Skip pictures in the listing below; copy exactly the lines from the one with "html: <div> <span>" through the one with "background: #a21caf ->", inclusive.

(Records provided)
□ □ □ □ □

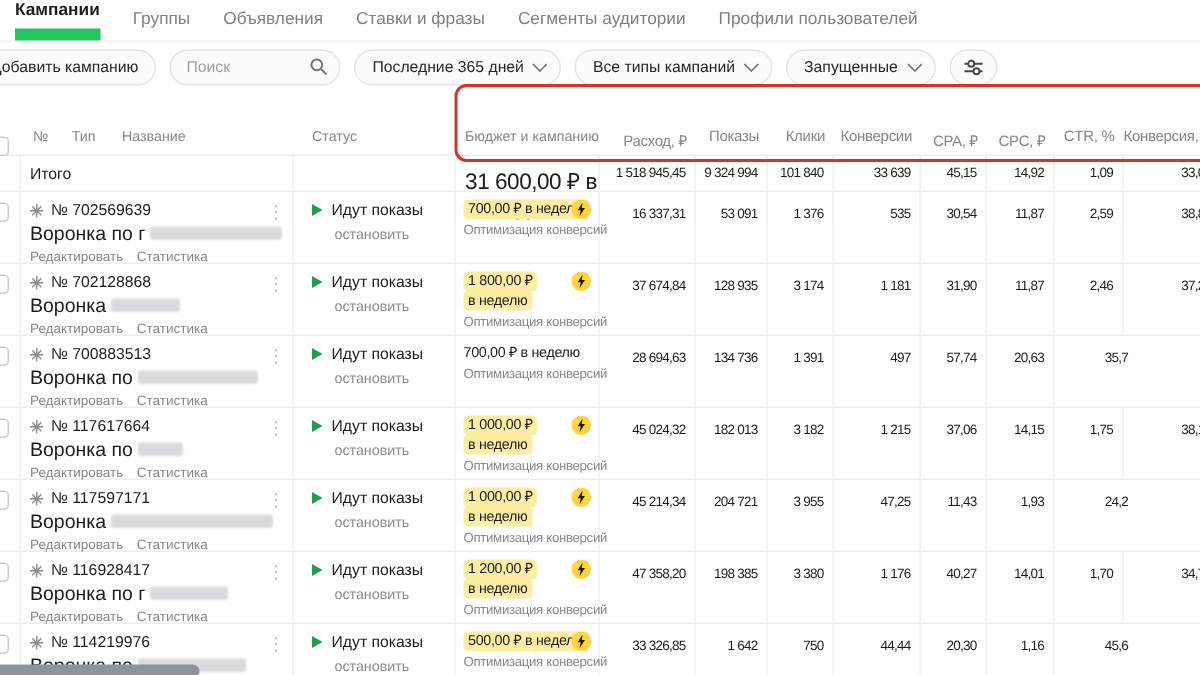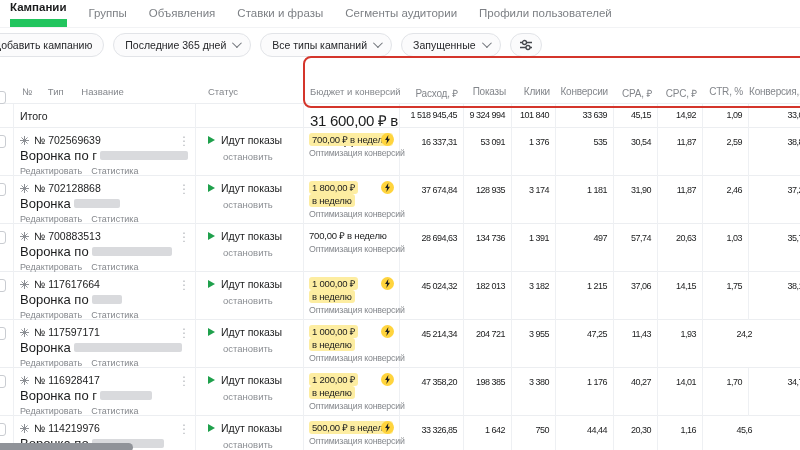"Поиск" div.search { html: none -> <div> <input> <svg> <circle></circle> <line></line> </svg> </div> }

□ □ □ □ □

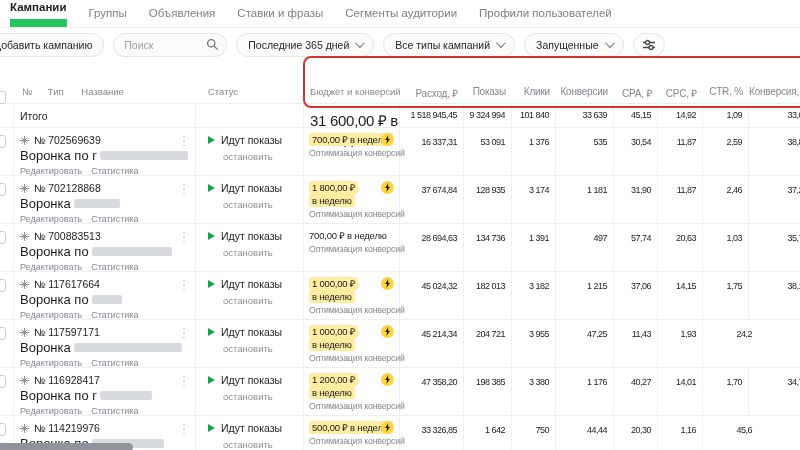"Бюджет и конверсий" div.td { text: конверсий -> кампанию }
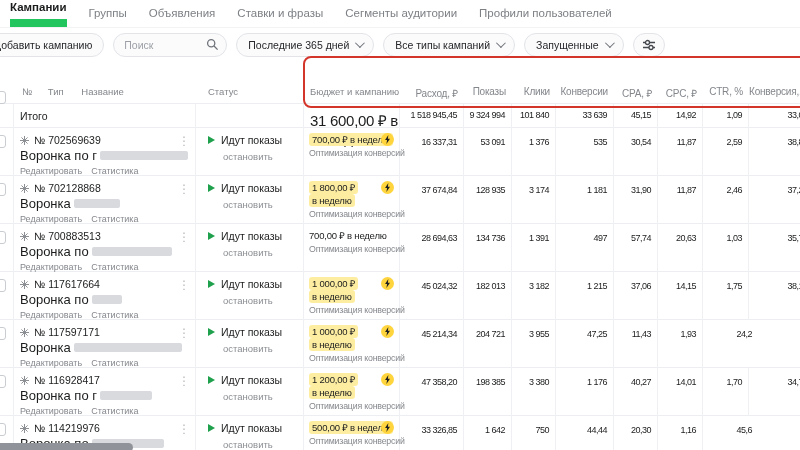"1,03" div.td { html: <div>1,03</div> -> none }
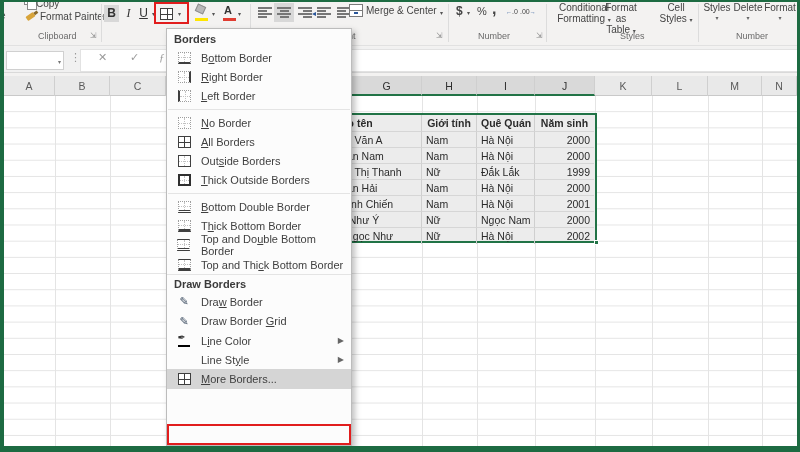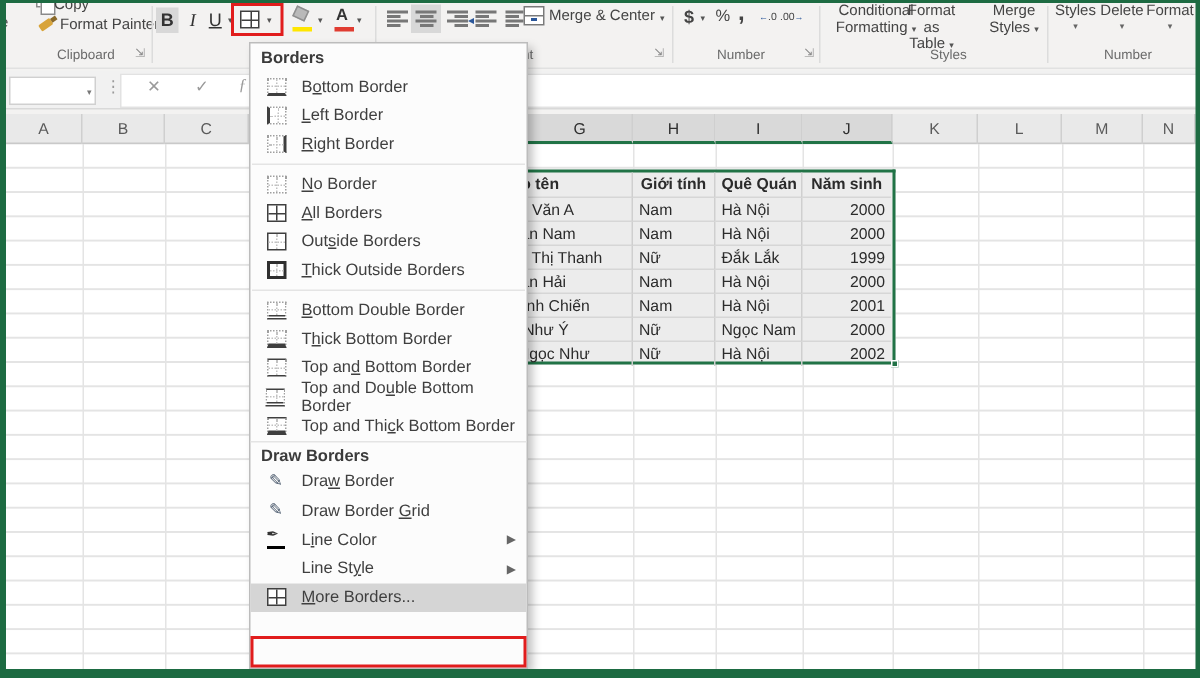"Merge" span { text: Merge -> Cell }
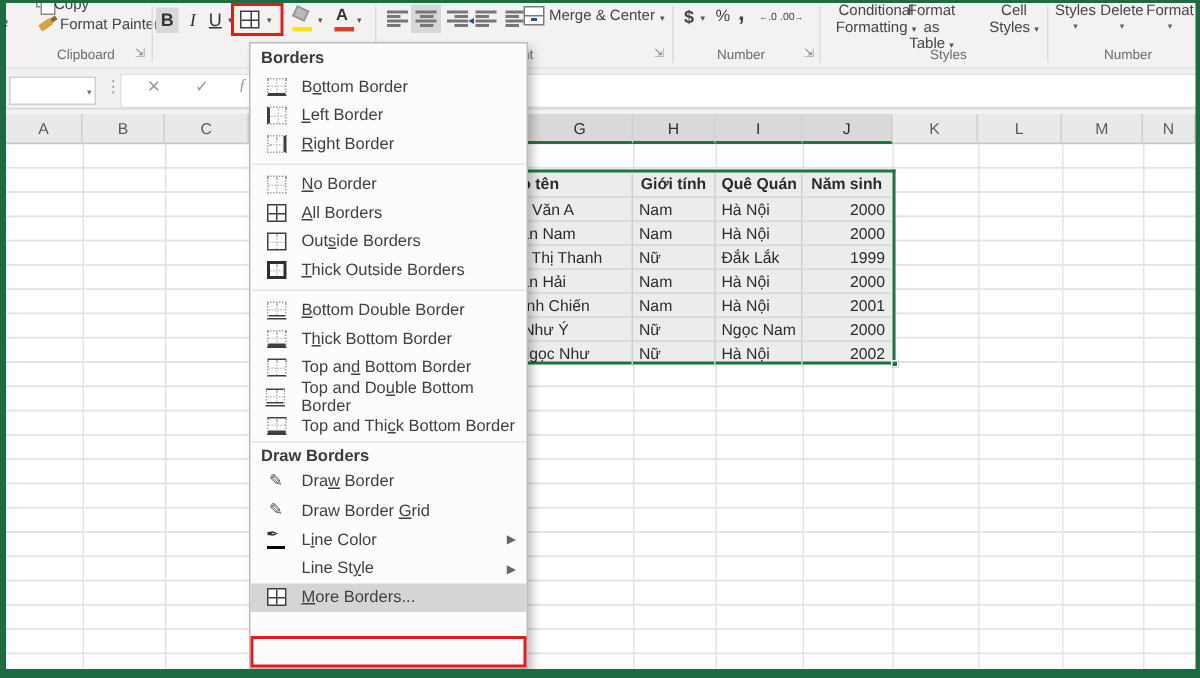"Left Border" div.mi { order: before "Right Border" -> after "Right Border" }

□ □ □ □ □

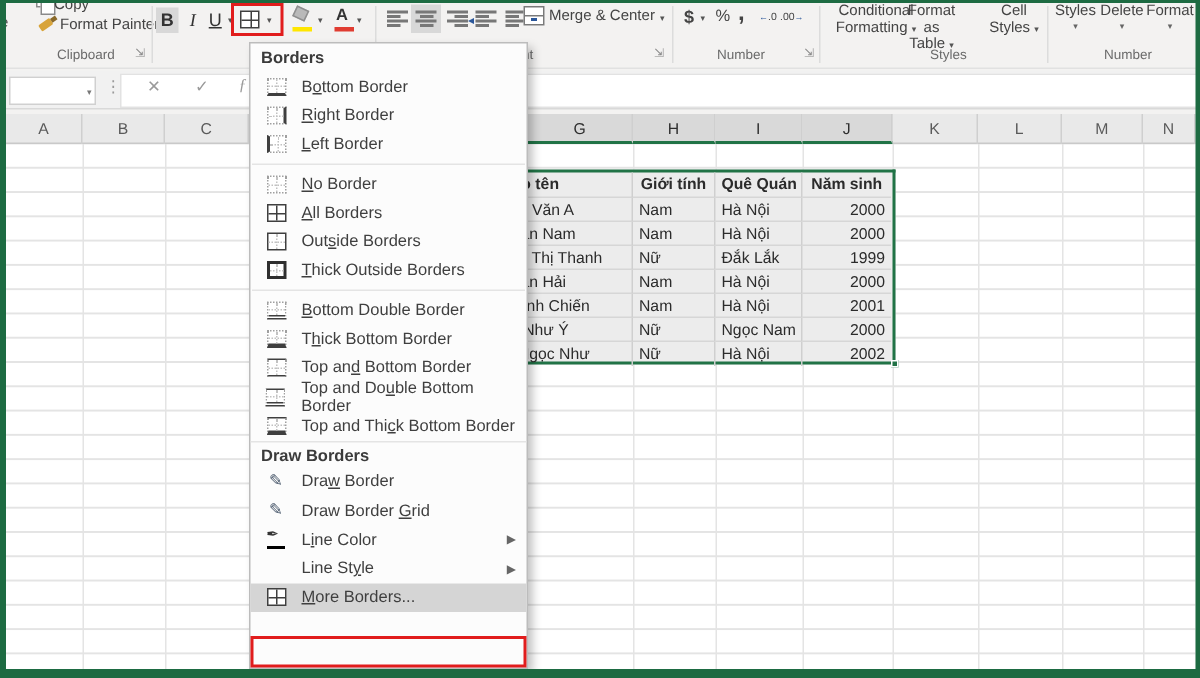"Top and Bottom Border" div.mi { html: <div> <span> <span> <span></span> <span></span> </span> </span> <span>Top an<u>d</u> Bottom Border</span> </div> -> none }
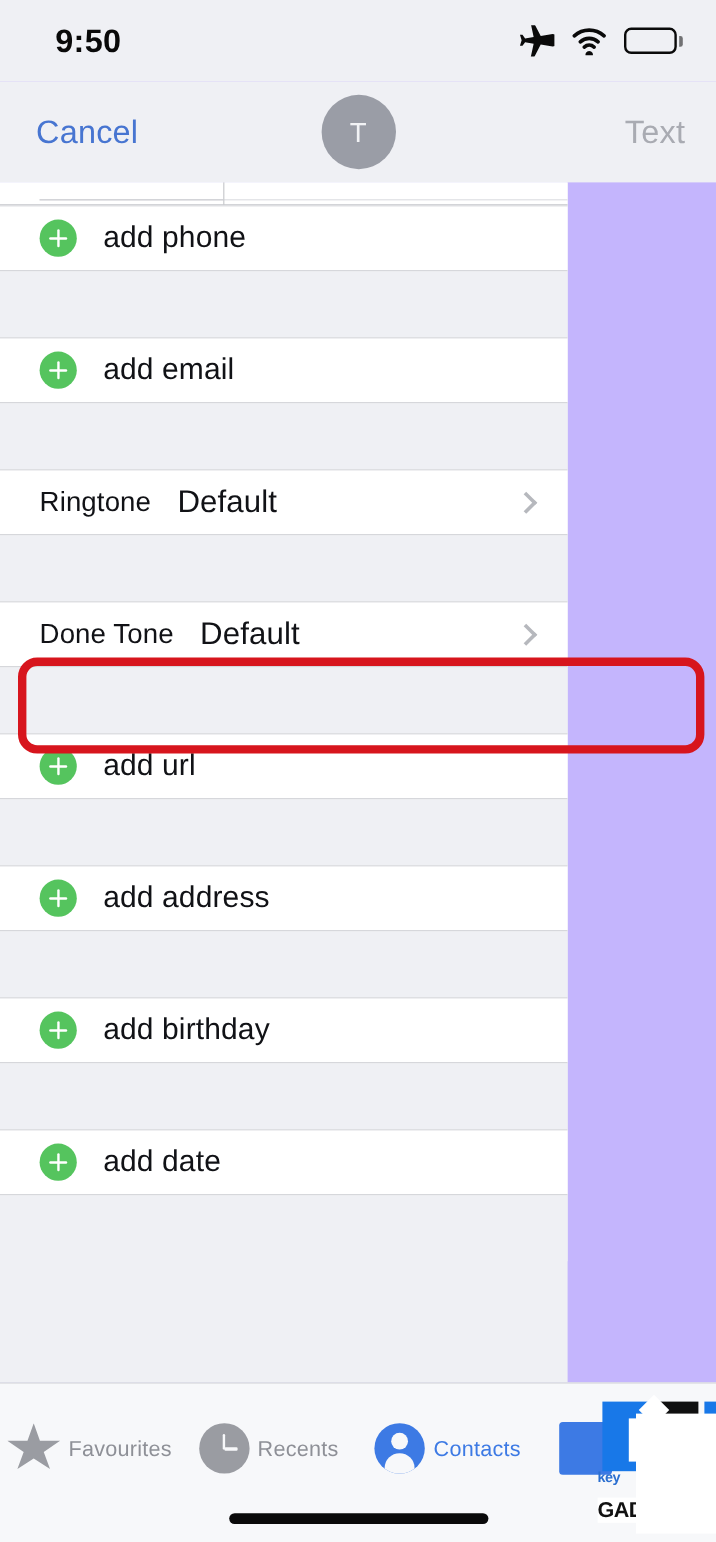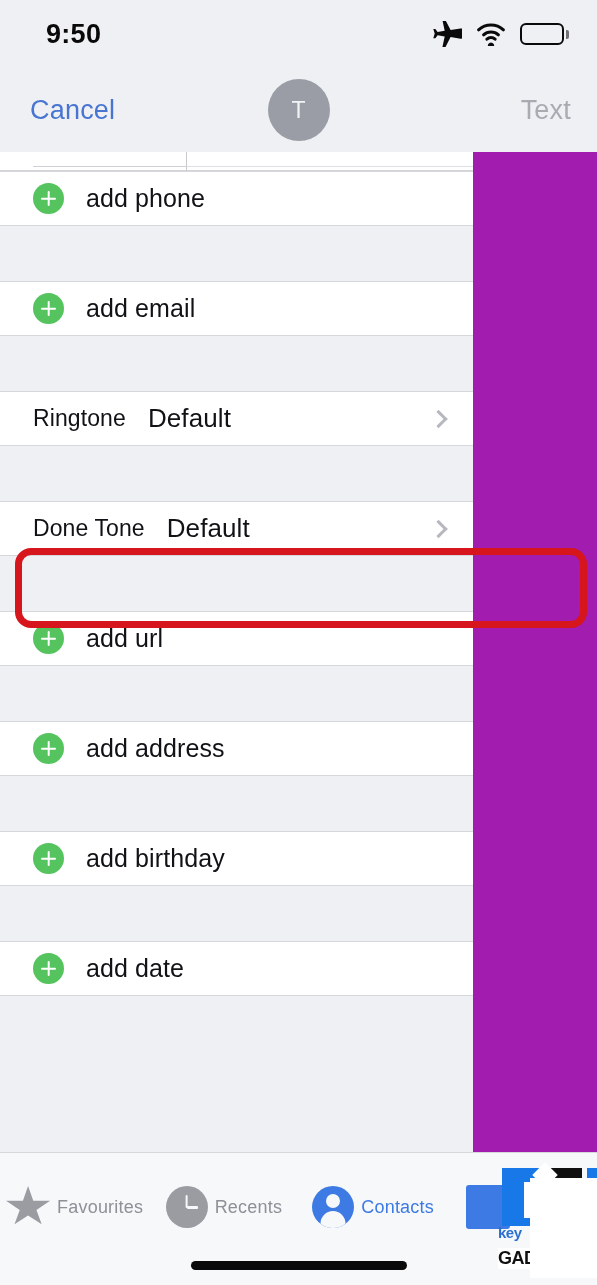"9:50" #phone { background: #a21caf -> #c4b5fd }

□ □ □ □ □

(Completed exercise)
"Top and Bottom Border" div.mi { html: <div> <span> <span> <span></span> <span></span> </span> </span> <span>Top an<u>d</u> Bottom Border</span> </div> -> none }
"9:50" #phone { background: #a21caf -> #c4b5fd }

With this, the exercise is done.